* **Source text**
========

People often have selective perception that causes them to pile on their credit card debt. To help Singaporeans get out of the large debts, one could opt for a debt consolidation plan. In social psychological terms, this cognitive bias is called the anchoring-effect. We tend to rely too heavily on one part of the info that’s offered in the beginning while making decisions.

About 5% of the Singaporean population make use credit cards and personal loans. A 2016 report form Strait Times suggested that there was an amount of S$288.4 million overdue in unsecured debts in Singapore. This amount had increased by 75% in the last five years.

The number of people in Singapore that have a credit card debt is shocking. D.B Credit Bureau reported that credit card holders between the ages of 21 to 30 are more prone to avoid paying their outstanding balances.

Credit card holders are encouraged to pay their credit card bills in the stipulated time in order to avoid high interest late and late payment fees; They also earn rewards if they do so. However, some Singaporeans don’t maintain a clean balance sheet. Cognitive biases and social psychology can explain why.

Anchoring Effect

To comprehend why quite a lot of Singaporeans aren’t debt-free, we have to understand what the cognitive bias, anchoring does.

In short, when trying to make decisions, individuals often tend to use the first bit of information to make the successive judgements.

Once the anchor that is the initial judgement is established, other decisions are based by adjusting or drifting away from that particular anchor and in essence, there is often a predisposition inferring other information on the basis of the anchor.

In money matters, when numbers are involved, the anchor refers to the first number we have seen or recall, even though it may be entirely unrelated number. For example, initial offers have a strong effect in price negotiations. MIT undertook a study where M.B.A students were asked how much they would agree to bid for a set of random items, all of which they did not know the price off. Prior to the auction, they had to note down the last two numerals of their social security numbers. The scientists noticed that the student’s bid amounts were prominently predisposed by the last two digits of their S.S.N, even though the Social-Security Numbers had nothing in common to the price of the item that they were bidding for. Students who had noted down a larger number bid on a significantly higher amount in comparison to those who had noted smaller numbers.

Is the cognitive bias of anchoring-effect contributing to the growing debt problem of Singapore, if so then how? The two most prominent numbers we see here are the credit limits and the minimum monthly pay-out.

Understand How Your Credit Limit Works As An Anchor

First have a look at your credit limit, and consider these two situations below:

Situation one: Your salary is S$3000 a month. You see the latest iPhone X selling at $1888. Which of these two options will you agree with more?

Option one, the phone seems reasonably priced. Option two, the phone seems expensive.
Situation two: Your salary is S$3000 a month. Your credit card has a limit of $10,000. You see the latest iPhone X retailing at a price of $1888. Which of the following options will you agree with more? Option one, the phone seems reasonably priced.  Option two, the phone seems expensive.

If you feel the phone is easily affordable in situation two, then you are likely to run into credit card debts. When we have a credit card, the card limit is set as the first anchor due to which we are more enthusiastic to spend even though you may not have that money. Studies show that there is a connection between thinking about the money you may have in your account and increase in expenditures.

========

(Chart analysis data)
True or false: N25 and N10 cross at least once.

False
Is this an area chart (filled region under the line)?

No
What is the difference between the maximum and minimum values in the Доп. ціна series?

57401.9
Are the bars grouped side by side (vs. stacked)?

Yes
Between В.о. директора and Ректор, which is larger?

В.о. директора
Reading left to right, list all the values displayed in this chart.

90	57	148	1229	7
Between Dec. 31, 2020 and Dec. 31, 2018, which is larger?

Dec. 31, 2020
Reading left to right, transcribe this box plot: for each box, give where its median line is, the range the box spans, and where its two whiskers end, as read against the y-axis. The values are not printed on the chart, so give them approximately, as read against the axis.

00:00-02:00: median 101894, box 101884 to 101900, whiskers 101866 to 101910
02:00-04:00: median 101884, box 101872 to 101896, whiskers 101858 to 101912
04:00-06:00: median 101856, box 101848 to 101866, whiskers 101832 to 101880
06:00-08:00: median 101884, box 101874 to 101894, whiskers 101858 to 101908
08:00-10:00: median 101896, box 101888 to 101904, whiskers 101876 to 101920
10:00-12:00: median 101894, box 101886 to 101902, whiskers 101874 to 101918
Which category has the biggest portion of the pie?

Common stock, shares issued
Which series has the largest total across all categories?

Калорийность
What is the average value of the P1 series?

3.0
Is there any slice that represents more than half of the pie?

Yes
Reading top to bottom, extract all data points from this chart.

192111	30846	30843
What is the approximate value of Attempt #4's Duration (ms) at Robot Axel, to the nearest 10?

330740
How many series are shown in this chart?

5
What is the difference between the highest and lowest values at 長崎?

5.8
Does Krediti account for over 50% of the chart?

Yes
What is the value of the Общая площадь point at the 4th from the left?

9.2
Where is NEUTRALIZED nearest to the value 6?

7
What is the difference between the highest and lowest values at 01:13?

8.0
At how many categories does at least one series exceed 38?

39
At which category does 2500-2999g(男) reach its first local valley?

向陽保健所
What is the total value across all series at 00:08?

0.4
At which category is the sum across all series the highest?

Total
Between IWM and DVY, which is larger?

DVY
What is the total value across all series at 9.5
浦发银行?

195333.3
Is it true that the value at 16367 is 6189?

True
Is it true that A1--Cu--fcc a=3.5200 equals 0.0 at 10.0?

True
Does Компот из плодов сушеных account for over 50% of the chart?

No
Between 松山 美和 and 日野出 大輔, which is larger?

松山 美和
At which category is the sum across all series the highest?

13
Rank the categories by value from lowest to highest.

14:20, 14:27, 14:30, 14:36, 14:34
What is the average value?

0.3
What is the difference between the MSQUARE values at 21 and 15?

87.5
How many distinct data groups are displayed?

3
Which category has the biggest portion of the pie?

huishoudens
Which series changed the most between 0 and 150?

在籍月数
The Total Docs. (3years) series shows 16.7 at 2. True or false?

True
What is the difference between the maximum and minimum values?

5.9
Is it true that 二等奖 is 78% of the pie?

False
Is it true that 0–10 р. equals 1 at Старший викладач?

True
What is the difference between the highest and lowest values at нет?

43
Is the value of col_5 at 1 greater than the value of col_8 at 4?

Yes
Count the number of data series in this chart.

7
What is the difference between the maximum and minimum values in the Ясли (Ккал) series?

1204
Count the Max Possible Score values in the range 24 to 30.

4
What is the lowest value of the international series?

========

From the article on credit card debt and the anchoring effect, return the passage that begins at the words "About 5% of" and stops after the words "their outstanding balances.", copied word for word.

* **Response**
About 5% of the Singaporean population make use credit cards and personal loans. A 2016 report form Strait Times suggested that there was an amount of S$288.4 million overdue in unsecured debts in Singapore. This amount had increased by 75% in the last five years.

The number of people in Singapore that have a credit card debt is shocking. D.B Credit Bureau reported that credit card holders between the ages of 21 to 30 are more prone to avoid paying their outstanding balances.